I prefer not to be that rich. I can’t spend everything because my diet is very simple. It’s cigarettes and beer.

 

I love you. And you’re going to live to be 300 years old on cigarettes. Maybe the best advice you’ve given here on the Wealthion Network, Mark, is to smoke cigarettes and drink beer, which is the secret to longevity, perhaps, right? Am I wrong? I think the success to live long is to have a fulfilling life and to be with people who motivate you or give you incentive to do things and not be around boring people that never traveled anywhere and just are scared to stand up.

 

Because not everybody can talk and not everybody can express his views. But a lot of wealthy people, they’re scared to take a stance and say, this is wrong. Society should change and so forth.

 

Well, I totally agree with you. So I just want to say thank you so much for coming on the Wealthion Network and speak up.
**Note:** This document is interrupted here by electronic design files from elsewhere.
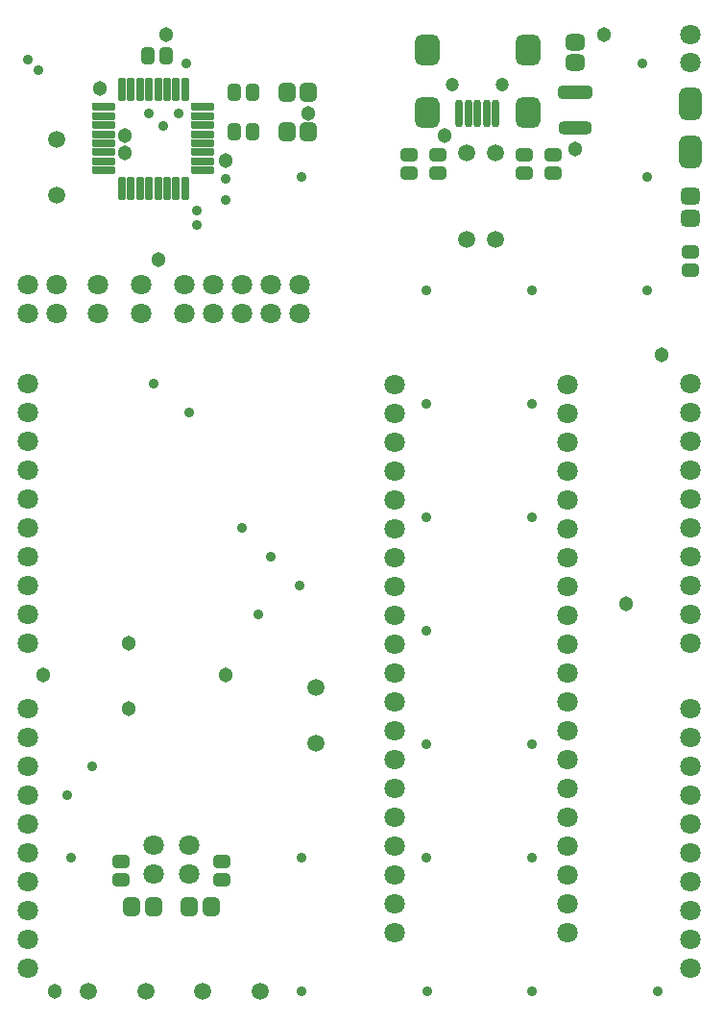
<source format=gts>
%FSTAX43Y43*%
%MOMM*%
G71*
G01*
G75*
G04 Layer_Color=3394611*
G04:AMPARAMS|DCode=10|XSize=1.3mm|YSize=1mm|CornerRadius=0.25mm|HoleSize=0mm|Usage=FLASHONLY|Rotation=270.000|XOffset=0mm|YOffset=0mm|HoleType=Round|Shape=RoundedRectangle|*
%AMROUNDEDRECTD10*
21,1,1.300,0.500,0,0,270.0*
21,1,0.800,1.000,0,0,270.0*
1,1,0.500,-0.250,-0.400*
1,1,0.500,-0.250,0.400*
1,1,0.500,0.250,0.400*
1,1,0.500,0.250,-0.400*
%
%ADD10ROUNDEDRECTD10*%
G04:AMPARAMS|DCode=11|XSize=1.5mm|YSize=1.3mm|CornerRadius=0.325mm|HoleSize=0mm|Usage=FLASHONLY|Rotation=270.000|XOffset=0mm|YOffset=0mm|HoleType=Round|Shape=RoundedRectangle|*
%AMROUNDEDRECTD11*
21,1,1.500,0.650,0,0,270.0*
21,1,0.850,1.300,0,0,270.0*
1,1,0.650,-0.325,-0.425*
1,1,0.650,-0.325,0.425*
1,1,0.650,0.325,0.425*
1,1,0.650,0.325,-0.425*
%
%ADD11ROUNDEDRECTD11*%
G04:AMPARAMS|DCode=12|XSize=1.9mm|YSize=0.5mm|CornerRadius=0.125mm|HoleSize=0mm|Usage=FLASHONLY|Rotation=0.000|XOffset=0mm|YOffset=0mm|HoleType=Round|Shape=RoundedRectangle|*
%AMROUNDEDRECTD12*
21,1,1.900,0.250,0,0,0.0*
21,1,1.650,0.500,0,0,0.0*
1,1,0.250,0.825,-0.125*
1,1,0.250,-0.825,-0.125*
1,1,0.250,-0.825,0.125*
1,1,0.250,0.825,0.125*
%
%ADD12ROUNDEDRECTD12*%
G04:AMPARAMS|DCode=13|XSize=1.9mm|YSize=0.5mm|CornerRadius=0.125mm|HoleSize=0mm|Usage=FLASHONLY|Rotation=90.000|XOffset=0mm|YOffset=0mm|HoleType=Round|Shape=RoundedRectangle|*
%AMROUNDEDRECTD13*
21,1,1.900,0.250,0,0,90.0*
21,1,1.650,0.500,0,0,90.0*
1,1,0.250,0.125,0.825*
1,1,0.250,0.125,-0.825*
1,1,0.250,-0.125,-0.825*
1,1,0.250,-0.125,0.825*
%
%ADD13ROUNDEDRECTD13*%
G04:AMPARAMS|DCode=14|XSize=1.3mm|YSize=1mm|CornerRadius=0.25mm|HoleSize=0mm|Usage=FLASHONLY|Rotation=180.000|XOffset=0mm|YOffset=0mm|HoleType=Round|Shape=RoundedRectangle|*
%AMROUNDEDRECTD14*
21,1,1.300,0.500,0,0,180.0*
21,1,0.800,1.000,0,0,180.0*
1,1,0.500,-0.400,0.250*
1,1,0.500,0.400,0.250*
1,1,0.500,0.400,-0.250*
1,1,0.500,-0.400,-0.250*
%
%ADD14ROUNDEDRECTD14*%
G04:AMPARAMS|DCode=15|XSize=1.5mm|YSize=1.3mm|CornerRadius=0.325mm|HoleSize=0mm|Usage=FLASHONLY|Rotation=0.000|XOffset=0mm|YOffset=0mm|HoleType=Round|Shape=RoundedRectangle|*
%AMROUNDEDRECTD15*
21,1,1.500,0.650,0,0,0.0*
21,1,0.850,1.300,0,0,0.0*
1,1,0.650,0.425,-0.325*
1,1,0.650,-0.425,-0.325*
1,1,0.650,-0.425,0.325*
1,1,0.650,0.425,0.325*
%
%ADD15ROUNDEDRECTD15*%
G04:AMPARAMS|DCode=16|XSize=2.65mm|YSize=1.75mm|CornerRadius=0.438mm|HoleSize=0mm|Usage=FLASHONLY|Rotation=270.000|XOffset=0mm|YOffset=0mm|HoleType=Round|Shape=RoundedRectangle|*
%AMROUNDEDRECTD16*
21,1,2.650,0.875,0,0,270.0*
21,1,1.775,1.750,0,0,270.0*
1,1,0.875,-0.438,-0.887*
1,1,0.875,-0.438,0.887*
1,1,0.875,0.438,0.887*
1,1,0.875,0.438,-0.887*
%
%ADD16ROUNDEDRECTD16*%
G04:AMPARAMS|DCode=17|XSize=0.9mm|YSize=2.7mm|CornerRadius=0.225mm|HoleSize=0mm|Usage=FLASHONLY|Rotation=270.000|XOffset=0mm|YOffset=0mm|HoleType=Round|Shape=RoundedRectangle|*
%AMROUNDEDRECTD17*
21,1,0.900,2.250,0,0,270.0*
21,1,0.450,2.700,0,0,270.0*
1,1,0.450,-1.125,-0.225*
1,1,0.450,-1.125,0.225*
1,1,0.450,1.125,0.225*
1,1,0.450,1.125,-0.225*
%
%ADD17ROUNDEDRECTD17*%
G04:AMPARAMS|DCode=18|XSize=1mm|YSize=2.8mm|CornerRadius=0.25mm|HoleSize=0mm|Usage=FLASHONLY|Rotation=270.000|XOffset=0mm|YOffset=0mm|HoleType=Round|Shape=RoundedRectangle|*
%AMROUNDEDRECTD18*
21,1,1.000,2.300,0,0,270.0*
21,1,0.500,2.800,0,0,270.0*
1,1,0.500,-1.150,-0.250*
1,1,0.500,-1.150,0.250*
1,1,0.500,1.150,0.250*
1,1,0.500,1.150,-0.250*
%
%ADD18ROUNDEDRECTD18*%
G04:AMPARAMS|DCode=19|XSize=1.5mm|YSize=1.25mm|CornerRadius=0.313mm|HoleSize=0mm|Usage=FLASHONLY|Rotation=0.000|XOffset=0mm|YOffset=0mm|HoleType=Round|Shape=RoundedRectangle|*
%AMROUNDEDRECTD19*
21,1,1.500,0.625,0,0,0.0*
21,1,0.875,1.250,0,0,0.0*
1,1,0.625,0.438,-0.313*
1,1,0.625,-0.438,-0.313*
1,1,0.625,-0.438,0.313*
1,1,0.625,0.438,0.313*
%
%ADD19ROUNDEDRECTD19*%
%ADD20O,0.500X2.250*%
G04:AMPARAMS|DCode=21|XSize=2.5mm|YSize=2mm|CornerRadius=0.5mm|HoleSize=0mm|Usage=FLASHONLY|Rotation=90.000|XOffset=0mm|YOffset=0mm|HoleType=Round|Shape=RoundedRectangle|*
%AMROUNDEDRECTD21*
21,1,2.500,1.000,0,0,90.0*
21,1,1.500,2.000,0,0,90.0*
1,1,1.000,0.500,0.750*
1,1,1.000,0.500,-0.750*
1,1,1.000,-0.500,-0.750*
1,1,1.000,-0.500,0.750*
%
%ADD21ROUNDEDRECTD21*%
%ADD22C,0.500*%
%ADD23C,1.000*%
%ADD24C,0.300*%
%ADD25C,1.600*%
%ADD26C,1.300*%
%ADD27C,1.000*%
%ADD28C,1.100*%
%ADD29C,0.700*%
G04:AMPARAMS|DCode=30|XSize=0.9mm|YSize=0.8mm|CornerRadius=0.2mm|HoleSize=0mm|Usage=FLASHONLY|Rotation=180.000|XOffset=0mm|YOffset=0mm|HoleType=Round|Shape=RoundedRectangle|*
%AMROUNDEDRECTD30*
21,1,0.900,0.400,0,0,180.0*
21,1,0.500,0.800,0,0,180.0*
1,1,0.400,-0.250,0.200*
1,1,0.400,0.250,0.200*
1,1,0.400,0.250,-0.200*
1,1,0.400,-0.250,-0.200*
%
%ADD30ROUNDEDRECTD30*%
G04:AMPARAMS|DCode=31|XSize=1.5mm|YSize=1.25mm|CornerRadius=0.313mm|HoleSize=0mm|Usage=FLASHONLY|Rotation=270.000|XOffset=0mm|YOffset=0mm|HoleType=Round|Shape=RoundedRectangle|*
%AMROUNDEDRECTD31*
21,1,1.500,0.625,0,0,270.0*
21,1,0.875,1.250,0,0,270.0*
1,1,0.625,-0.313,-0.438*
1,1,0.625,-0.313,0.438*
1,1,0.625,0.313,0.438*
1,1,0.625,0.313,-0.438*
%
%ADD31ROUNDEDRECTD31*%
%ADD32C,0.178*%
%ADD33C,0.005*%
%ADD34C,0.250*%
%ADD35C,0.254*%
%ADD36C,0.400*%
G04:AMPARAMS|DCode=37|XSize=1.503mm|YSize=1.203mm|CornerRadius=0.352mm|HoleSize=0mm|Usage=FLASHONLY|Rotation=270.000|XOffset=0mm|YOffset=0mm|HoleType=Round|Shape=RoundedRectangle|*
%AMROUNDEDRECTD37*
21,1,1.503,0.500,0,0,270.0*
21,1,0.800,1.203,0,0,270.0*
1,1,0.703,-0.250,-0.400*
1,1,0.703,-0.250,0.400*
1,1,0.703,0.250,0.400*
1,1,0.703,0.250,-0.400*
%
%ADD37ROUNDEDRECTD37*%
G04:AMPARAMS|DCode=38|XSize=1.703mm|YSize=1.503mm|CornerRadius=0.427mm|HoleSize=0mm|Usage=FLASHONLY|Rotation=270.000|XOffset=0mm|YOffset=0mm|HoleType=Round|Shape=RoundedRectangle|*
%AMROUNDEDRECTD38*
21,1,1.703,0.650,0,0,270.0*
21,1,0.850,1.503,0,0,270.0*
1,1,0.853,-0.325,-0.425*
1,1,0.853,-0.325,0.425*
1,1,0.853,0.325,0.425*
1,1,0.853,0.325,-0.425*
%
%ADD38ROUNDEDRECTD38*%
G04:AMPARAMS|DCode=39|XSize=2.1mm|YSize=0.7mm|CornerRadius=0.225mm|HoleSize=0mm|Usage=FLASHONLY|Rotation=0.000|XOffset=0mm|YOffset=0mm|HoleType=Round|Shape=RoundedRectangle|*
%AMROUNDEDRECTD39*
21,1,2.100,0.250,0,0,0.0*
21,1,1.650,0.700,0,0,0.0*
1,1,0.450,0.825,-0.125*
1,1,0.450,-0.825,-0.125*
1,1,0.450,-0.825,0.125*
1,1,0.450,0.825,0.125*
%
%ADD39ROUNDEDRECTD39*%
G04:AMPARAMS|DCode=40|XSize=2.1mm|YSize=0.7mm|CornerRadius=0.225mm|HoleSize=0mm|Usage=FLASHONLY|Rotation=90.000|XOffset=0mm|YOffset=0mm|HoleType=Round|Shape=RoundedRectangle|*
%AMROUNDEDRECTD40*
21,1,2.100,0.250,0,0,90.0*
21,1,1.650,0.700,0,0,90.0*
1,1,0.450,0.125,0.825*
1,1,0.450,0.125,-0.825*
1,1,0.450,-0.125,-0.825*
1,1,0.450,-0.125,0.825*
%
%ADD40ROUNDEDRECTD40*%
G04:AMPARAMS|DCode=41|XSize=1.503mm|YSize=1.203mm|CornerRadius=0.352mm|HoleSize=0mm|Usage=FLASHONLY|Rotation=180.000|XOffset=0mm|YOffset=0mm|HoleType=Round|Shape=RoundedRectangle|*
%AMROUNDEDRECTD41*
21,1,1.503,0.500,0,0,180.0*
21,1,0.800,1.203,0,0,180.0*
1,1,0.703,-0.400,0.250*
1,1,0.703,0.400,0.250*
1,1,0.703,0.400,-0.250*
1,1,0.703,-0.400,-0.250*
%
%ADD41ROUNDEDRECTD41*%
G04:AMPARAMS|DCode=42|XSize=1.703mm|YSize=1.503mm|CornerRadius=0.427mm|HoleSize=0mm|Usage=FLASHONLY|Rotation=0.000|XOffset=0mm|YOffset=0mm|HoleType=Round|Shape=RoundedRectangle|*
%AMROUNDEDRECTD42*
21,1,1.703,0.650,0,0,0.0*
21,1,0.850,1.503,0,0,0.0*
1,1,0.853,0.425,-0.325*
1,1,0.853,-0.425,-0.325*
1,1,0.853,-0.425,0.325*
1,1,0.853,0.425,0.325*
%
%ADD42ROUNDEDRECTD42*%
G04:AMPARAMS|DCode=43|XSize=2.853mm|YSize=1.953mm|CornerRadius=0.539mm|HoleSize=0mm|Usage=FLASHONLY|Rotation=270.000|XOffset=0mm|YOffset=0mm|HoleType=Round|Shape=RoundedRectangle|*
%AMROUNDEDRECTD43*
21,1,2.853,0.875,0,0,270.0*
21,1,1.775,1.953,0,0,270.0*
1,1,1.078,-0.438,-0.887*
1,1,1.078,-0.438,0.887*
1,1,1.078,0.438,0.887*
1,1,1.078,0.438,-0.887*
%
%ADD43ROUNDEDRECTD43*%
G04:AMPARAMS|DCode=44|XSize=1.103mm|YSize=2.903mm|CornerRadius=0.327mm|HoleSize=0mm|Usage=FLASHONLY|Rotation=270.000|XOffset=0mm|YOffset=0mm|HoleType=Round|Shape=RoundedRectangle|*
%AMROUNDEDRECTD44*
21,1,1.103,2.250,0,0,270.0*
21,1,0.450,2.903,0,0,270.0*
1,1,0.653,-1.125,-0.225*
1,1,0.653,-1.125,0.225*
1,1,0.653,1.125,0.225*
1,1,0.653,1.125,-0.225*
%
%ADD44ROUNDEDRECTD44*%
G04:AMPARAMS|DCode=45|XSize=1.203mm|YSize=3.003mm|CornerRadius=0.352mm|HoleSize=0mm|Usage=FLASHONLY|Rotation=270.000|XOffset=0mm|YOffset=0mm|HoleType=Round|Shape=RoundedRectangle|*
%AMROUNDEDRECTD45*
21,1,1.203,2.300,0,0,270.0*
21,1,0.500,3.003,0,0,270.0*
1,1,0.703,-1.150,-0.250*
1,1,0.703,-1.150,0.250*
1,1,0.703,1.150,0.250*
1,1,0.703,1.150,-0.250*
%
%ADD45ROUNDEDRECTD45*%
G04:AMPARAMS|DCode=46|XSize=1.703mm|YSize=1.453mm|CornerRadius=0.414mm|HoleSize=0mm|Usage=FLASHONLY|Rotation=0.000|XOffset=0mm|YOffset=0mm|HoleType=Round|Shape=RoundedRectangle|*
%AMROUNDEDRECTD46*
21,1,1.703,0.625,0,0,0.0*
21,1,0.875,1.453,0,0,0.0*
1,1,0.828,0.438,-0.313*
1,1,0.828,-0.438,-0.313*
1,1,0.828,-0.438,0.313*
1,1,0.828,0.438,0.313*
%
%ADD46ROUNDEDRECTD46*%
%ADD47O,0.703X2.453*%
G04:AMPARAMS|DCode=48|XSize=2.703mm|YSize=2.203mm|CornerRadius=0.602mm|HoleSize=0mm|Usage=FLASHONLY|Rotation=90.000|XOffset=0mm|YOffset=0mm|HoleType=Round|Shape=RoundedRectangle|*
%AMROUNDEDRECTD48*
21,1,2.703,1.000,0,0,90.0*
21,1,1.500,2.203,0,0,90.0*
1,1,1.203,0.500,0.750*
1,1,1.203,0.500,-0.750*
1,1,1.203,-0.500,-0.750*
1,1,1.203,-0.500,0.750*
%
%ADD48ROUNDEDRECTD48*%
%ADD49C,1.800*%
%ADD50C,1.803*%
%ADD51C,1.500*%
%ADD52C,1.503*%
%ADD53C,1.200*%
%ADD54C,1.303*%
%ADD55C,0.903*%
D37*
X0042062Y0133985D02*
D03*
X0043662D02*
D03*
X0036042Y0140652D02*
D03*
X0034443D02*
D03*
X0042062Y0137477D02*
D03*
X0043662D02*
D03*
D38*
X0046675Y0133985D02*
D03*
X0048575D02*
D03*
X0034923Y0065723D02*
D03*
X0033022D02*
D03*
X0038103D02*
D03*
X0040002D02*
D03*
X0046675Y0137477D02*
D03*
X0048575D02*
D03*
D39*
X0039275Y013615D02*
D03*
Y013535D02*
D03*
Y013455D02*
D03*
Y013375D02*
D03*
Y013295D02*
D03*
Y013215D02*
D03*
Y013135D02*
D03*
Y013055D02*
D03*
X0030575Y013615D02*
D03*
Y013055D02*
D03*
Y013135D02*
D03*
Y013215D02*
D03*
Y013295D02*
D03*
Y013375D02*
D03*
Y013455D02*
D03*
Y013535D02*
D03*
D40*
X0032125Y01377D02*
D03*
X0032925D02*
D03*
X0033725D02*
D03*
X0034525D02*
D03*
X0035325D02*
D03*
X0036125D02*
D03*
X0036925D02*
D03*
X0037725D02*
D03*
Y0129D02*
D03*
X0036925D02*
D03*
X0036125D02*
D03*
X0035325D02*
D03*
X0034525D02*
D03*
X0033725D02*
D03*
X0032925D02*
D03*
X0032125D02*
D03*
D41*
X0067628Y0131928D02*
D03*
Y0130327D02*
D03*
X0070168Y0131928D02*
D03*
Y0130327D02*
D03*
X0060007Y0131928D02*
D03*
Y0130327D02*
D03*
X0057467Y0130327D02*
D03*
Y0131928D02*
D03*
X0082232Y0121755D02*
D03*
Y0123355D02*
D03*
X0032068Y0068098D02*
D03*
Y0069698D02*
D03*
X0040958Y0068098D02*
D03*
Y0069698D02*
D03*
D42*
X0082232Y0126368D02*
D03*
Y0128268D02*
D03*
D43*
Y0136452D02*
D03*
Y0132152D02*
D03*
D44*
X0072073Y013434D02*
D03*
D45*
Y013744D02*
D03*
D46*
Y0140095D02*
D03*
Y0141845D02*
D03*
D47*
X00619Y0135572D02*
D03*
X00627D02*
D03*
X00635D02*
D03*
X00643D02*
D03*
X00651D02*
D03*
D48*
X005905Y0135697D02*
D03*
Y0141148D02*
D03*
X006795Y0135697D02*
D03*
Y0141148D02*
D03*
D49*
X0023813Y0120523D02*
D03*
X0026353D02*
D03*
X0037655Y0117983D02*
D03*
X0040195D02*
D03*
X0042736D02*
D03*
X0045276D02*
D03*
X0047815D02*
D03*
Y0120523D02*
D03*
X0045276D02*
D03*
X0042736D02*
D03*
X0040195D02*
D03*
X0037655D02*
D03*
X0082232Y0140018D02*
D03*
Y0142557D02*
D03*
X0034925Y006858D02*
D03*
Y007112D02*
D03*
X00381Y006858D02*
D03*
Y007112D02*
D03*
X0023812Y011176D02*
D03*
Y010922D02*
D03*
Y010668D02*
D03*
Y010414D02*
D03*
Y01016D02*
D03*
Y009906D02*
D03*
Y009652D02*
D03*
Y009398D02*
D03*
Y009144D02*
D03*
Y00889D02*
D03*
Y0060325D02*
D03*
Y0062865D02*
D03*
Y0065405D02*
D03*
Y0067945D02*
D03*
Y0070485D02*
D03*
Y0073025D02*
D03*
Y0075565D02*
D03*
Y0078105D02*
D03*
Y0080645D02*
D03*
Y0083185D02*
D03*
X0082232Y0060325D02*
D03*
Y0062865D02*
D03*
Y0065405D02*
D03*
Y0067945D02*
D03*
Y0070485D02*
D03*
Y0073025D02*
D03*
Y0075565D02*
D03*
Y0078105D02*
D03*
Y0080645D02*
D03*
Y0083185D02*
D03*
X0033846Y0120523D02*
D03*
Y0117983D02*
D03*
X0030035D02*
D03*
Y0120523D02*
D03*
X0023812Y0117983D02*
D03*
X0026353D02*
D03*
X0082232Y011176D02*
D03*
Y010922D02*
D03*
Y010668D02*
D03*
Y010414D02*
D03*
Y01016D02*
D03*
Y009906D02*
D03*
Y009652D02*
D03*
Y009398D02*
D03*
Y009144D02*
D03*
Y00889D02*
D03*
D50*
X0056197Y0111713D02*
D03*
Y0109173D02*
D03*
Y0106632D02*
D03*
Y0104092D02*
D03*
Y0101552D02*
D03*
Y0099012D02*
D03*
Y0096473D02*
D03*
Y0093933D02*
D03*
Y0091393D02*
D03*
Y0088853D02*
D03*
Y0086312D02*
D03*
Y0083772D02*
D03*
Y0081232D02*
D03*
Y0078692D02*
D03*
Y0076152D02*
D03*
Y0073613D02*
D03*
Y0071073D02*
D03*
Y0068533D02*
D03*
Y0065993D02*
D03*
Y0063452D02*
D03*
X0071438Y0111713D02*
D03*
Y0109173D02*
D03*
Y0106632D02*
D03*
Y0104092D02*
D03*
Y0101552D02*
D03*
Y0099012D02*
D03*
Y0096473D02*
D03*
Y0093933D02*
D03*
Y0091393D02*
D03*
Y0088853D02*
D03*
Y0086312D02*
D03*
Y0083772D02*
D03*
Y0081232D02*
D03*
Y0078692D02*
D03*
Y0076152D02*
D03*
Y0073613D02*
D03*
Y0071073D02*
D03*
Y0068533D02*
D03*
Y0065993D02*
D03*
Y0063452D02*
D03*
D51*
X0026353Y012837D02*
D03*
Y013325D02*
D03*
X0065088Y012446D02*
D03*
X0062548D02*
D03*
X0049213Y008011D02*
D03*
Y008499D02*
D03*
D52*
X0065088Y013208D02*
D03*
X0062548D02*
D03*
X0044323Y0058293D02*
D03*
X0039243D02*
D03*
X0034227D02*
D03*
X0029146D02*
D03*
D53*
X00613Y0138143D02*
D03*
X00657D02*
D03*
D54*
X00302Y01378D02*
D03*
X00354Y01227D02*
D03*
X00262Y00583D02*
D03*
X00766Y00924D02*
D03*
X00413Y00861D02*
D03*
X00252D02*
D03*
X0072073Y0132398D02*
D03*
X0074613Y0142557D02*
D03*
X0032702Y00889D02*
D03*
Y0083185D02*
D03*
X0036042Y0142557D02*
D03*
X0041275Y0131445D02*
D03*
X0032385Y0133667D02*
D03*
Y013208D02*
D03*
X0048577Y0135572D02*
D03*
X0079692Y01143D02*
D03*
X00606Y01336D02*
D03*
D55*
X00358Y01345D02*
D03*
X0079378Y00583D02*
D03*
X0048D02*
D03*
X0059057D02*
D03*
X006832D02*
D03*
X0037783Y014D02*
D03*
X0078D02*
D03*
X0047943Y013D02*
D03*
X0078423D02*
D03*
X0059Y012D02*
D03*
X0068262D02*
D03*
X0078423D02*
D03*
X0059Y011D02*
D03*
X0068262D02*
D03*
X0059Y01D02*
D03*
X0068262D02*
D03*
X0059Y009D02*
D03*
Y008D02*
D03*
X0068262D02*
D03*
X0047943Y007D02*
D03*
X0059D02*
D03*
X0068262D02*
D03*
X0027622D02*
D03*
X0023812Y0140335D02*
D03*
X0024765Y0139383D02*
D03*
X0027305Y0075565D02*
D03*
X0029528Y0078105D02*
D03*
X0044132Y009144D02*
D03*
X00381Y010922D02*
D03*
X0042736Y009906D02*
D03*
X0045276Y009652D02*
D03*
X0047815Y009398D02*
D03*
X0034925Y011176D02*
D03*
X0034525Y0135572D02*
D03*
X0037147D02*
D03*
X0041275Y0129857D02*
D03*
Y0127952D02*
D03*
X0038735Y0127D02*
D03*
Y012573D02*
D03*
M02*

</source>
Hopefully, I can get you back.

 

And I appreciate your recommendations on the books and also on living the good life. Before I let you go, there’s that bus behind you. Is that you when you were in the Olympics? You have that bus.

 

Is that you? Who is that? You mean this one? Yeah. This one is Ho Chi Minh. Oh, it’s Ho Chi Minh.

 

Oh, OK. Yes, because I have this collection of Mao Zedong. I mean, communist memorabilia.

 

You can see them. And I have this book collection. Essentially, you can see everywhere there are statues and badges and plates of Mao and so forth.

 

Lots of posters. You’re collecting that as a reminder to stay away from communism? You see, when I arrived in Hong Kong, Mao was still alive. And my idea was nobody is interested to collect Mao and other communist leaders memorabilia.

 

And I thought when they die, the system will change. They will no longer produce these buttons of Mao Zedong. And the Russians will no longer produce the propaganda of communism and so forth.

 

So I bought initially posters. And then I bought 300,000 buttons that you pin on your shirt with Mao. And they were at that time worthless.

 

You bought them by the bucket, by the kilo or whatever. And now they are catalogs, like stamped catalogs, because each one has a different value. And I mean, I will never sell them in my life.

 

Maybe one day someone will take it away. Or they send me to Egypt in the sun. Well, I’m very grateful to you for being on, sir.

 

And I look forward to having you back. Thank you so much. Well, Anthony, thank you very much.

 

It’s nice to see you. And you look very well. You look younger than before when you were actively engaged in hedge fund management.

 

Maybe I got out of politics, Mark. Maybe that’s what happened. Yes, yes.

 

When you’re done with politics, you go back a few years, you know. Yes, yes. I remember your remarks about the quality of politicians.

 

All right, well, you be well, sir. Great to see you. OK, thank you very much.